Afternoon tea as a social custom started in the early 19th century when Anna, 7th Duchess of Bedford began inviting guests to join her for a cup of tea and some sweets and savouries in the afternoon, in order to fill the long gap between breakfast and late dinners.
The ritual caught on in England and North America and soon became an afternoon tradition that remains today. Modern afternoon tea at trendy tea salons and cafés feature a wide variety of quality teas and fine finger foods.
Russian tea tradition started in the early 17th century when the Chinese embassy presented the Czar with a chest of tea. Tea became very popular in Russia. Its warm and hearty nature was a pleasant antidote for the harsh Russian climate.
A central feature in many Russian homes was a samovar, a combination hot water heater and teapot. The samovar would run all day, serving up to 40 cups of tea. Russian tea is typically brewed very strong and is then sweetened with a generous amount of sugar, honey or jam.
North American Tea
Tearooms first opened in North America in New York City in the late 17th century. Rooms were often built around hot springs where the natural supply of hot water was pumped in to make the tea. Afternoon tea service became a feature in many fine hotels by the end of the 19th century. Tearooms became the hallmark of elegance for high-end hotels in both Canada and the U.S.
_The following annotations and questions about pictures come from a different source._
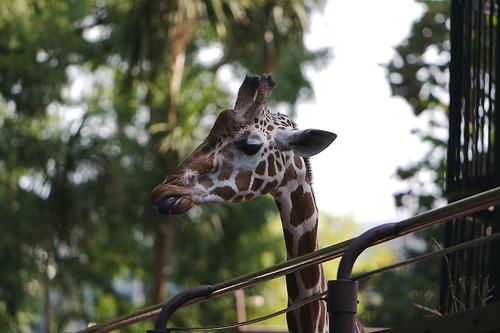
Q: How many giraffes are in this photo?
A: One.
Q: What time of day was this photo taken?
A: Daytime.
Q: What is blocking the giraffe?
A: A fence.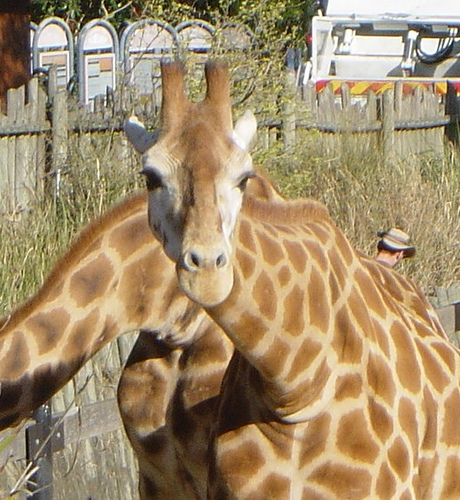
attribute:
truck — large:
[295, 1, 459, 105]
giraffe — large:
[0, 59, 458, 498]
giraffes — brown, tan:
[49, 127, 394, 488]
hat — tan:
[357, 219, 439, 271]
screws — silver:
[35, 429, 58, 448]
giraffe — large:
[109, 47, 457, 498]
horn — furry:
[159, 60, 188, 121]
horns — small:
[152, 43, 230, 104]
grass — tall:
[31, 122, 454, 268]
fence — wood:
[4, 77, 436, 192]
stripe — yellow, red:
[308, 74, 446, 99]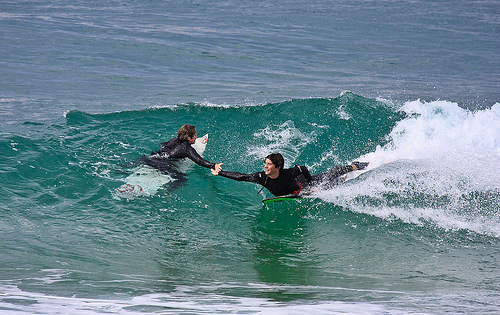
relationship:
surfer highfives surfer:
[215, 154, 367, 196] [120, 125, 223, 200]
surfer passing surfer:
[215, 154, 367, 196] [120, 125, 223, 200]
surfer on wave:
[215, 154, 367, 196] [5, 92, 495, 222]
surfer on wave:
[120, 125, 223, 200] [5, 92, 495, 222]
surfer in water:
[215, 154, 367, 196] [1, 2, 497, 311]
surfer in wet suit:
[120, 125, 223, 200] [128, 138, 214, 190]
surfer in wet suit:
[215, 154, 367, 196] [221, 170, 356, 196]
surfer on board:
[120, 125, 223, 200] [116, 134, 208, 201]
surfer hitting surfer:
[215, 154, 367, 196] [120, 125, 223, 200]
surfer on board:
[215, 154, 367, 196] [263, 196, 305, 206]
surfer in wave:
[215, 154, 367, 196] [5, 92, 495, 222]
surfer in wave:
[120, 125, 223, 200] [5, 92, 495, 222]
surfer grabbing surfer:
[215, 154, 367, 196] [120, 125, 223, 200]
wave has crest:
[5, 92, 495, 222] [56, 91, 396, 120]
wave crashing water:
[5, 92, 495, 222] [1, 2, 497, 315]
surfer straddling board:
[120, 125, 223, 200] [116, 134, 208, 201]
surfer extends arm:
[215, 154, 367, 196] [216, 168, 267, 183]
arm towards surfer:
[216, 168, 267, 183] [120, 125, 223, 200]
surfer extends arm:
[120, 125, 223, 200] [189, 146, 224, 172]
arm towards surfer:
[189, 146, 224, 172] [215, 154, 367, 196]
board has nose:
[116, 134, 208, 201] [195, 131, 209, 154]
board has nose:
[263, 196, 305, 206] [262, 198, 276, 205]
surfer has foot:
[215, 154, 367, 196] [327, 161, 367, 175]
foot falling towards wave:
[327, 161, 367, 175] [5, 92, 495, 222]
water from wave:
[1, 2, 497, 315] [5, 92, 495, 222]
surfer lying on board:
[120, 125, 223, 200] [116, 134, 208, 201]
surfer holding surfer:
[215, 154, 367, 196] [120, 125, 223, 200]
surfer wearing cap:
[215, 154, 367, 196] [267, 153, 284, 172]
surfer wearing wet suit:
[215, 154, 367, 196] [221, 170, 356, 196]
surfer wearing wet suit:
[120, 125, 223, 200] [128, 138, 214, 190]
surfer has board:
[215, 154, 367, 196] [263, 196, 305, 206]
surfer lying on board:
[215, 154, 367, 196] [263, 196, 305, 206]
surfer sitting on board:
[120, 125, 223, 200] [116, 134, 208, 201]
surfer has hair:
[120, 125, 223, 200] [179, 124, 197, 141]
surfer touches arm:
[215, 154, 367, 196] [189, 146, 224, 172]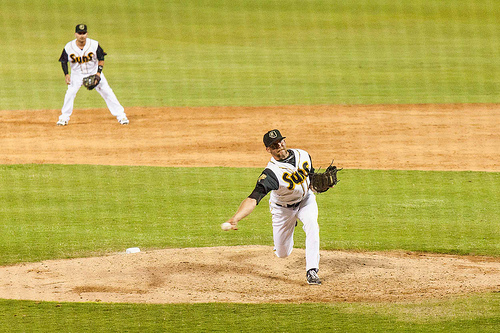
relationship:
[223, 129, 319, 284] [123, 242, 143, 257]
athlete throwing ball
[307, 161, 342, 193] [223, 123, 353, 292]
glove of player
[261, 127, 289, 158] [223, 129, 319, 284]
head of athlete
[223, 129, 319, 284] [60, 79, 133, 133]
athlete has legs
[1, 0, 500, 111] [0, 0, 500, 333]
green grass in baseball field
Prior to the turn of the 20th century, tea served cold was typically spiked with alcohol and was referred to as tea punch. Iced tea was born at the 1904 World’s Fair in St. Louis, Missouri when Englishman Richard Blechynden added ice cubes to the hot tea he had been unsuccessfully promoting. The new cold refreshing brew was a huge hit in the sweltering southern heat. Iced tea has continued to grow in popularity ever since.
Japanese Tea Ceremony
The tea ceremony is a beautiful, unique Japanese ritual where macha, a powdered green tea, is ceremoniously prepared by a skilled practitioner and served to a small group of guests in a tranquil setting.
The tradition started in the late 12th century and was heavily influenced by Zen Buddhism. The Japanese Tea ceremony is about more than just drinking tea. It is an art form. Tea practitioners study for many years to be able to perform ceremonies.
Indian Chai Tea
Chai is the Hindi word for tea and is commonly used to refer to a spiced milk tea that originated in India and has become increasingly popular throughout the world. Chai is generally made up of black tea, milk, a combination of spices often including cardamom, cinnamon, ginger, cloves, and pepper and a sweetener.
In India, Chai is more popular than coffee and drinking Chai is an integral part of life. Numerous vendors sell Chai on the streets and many homes keep a pot of Chai going all day long.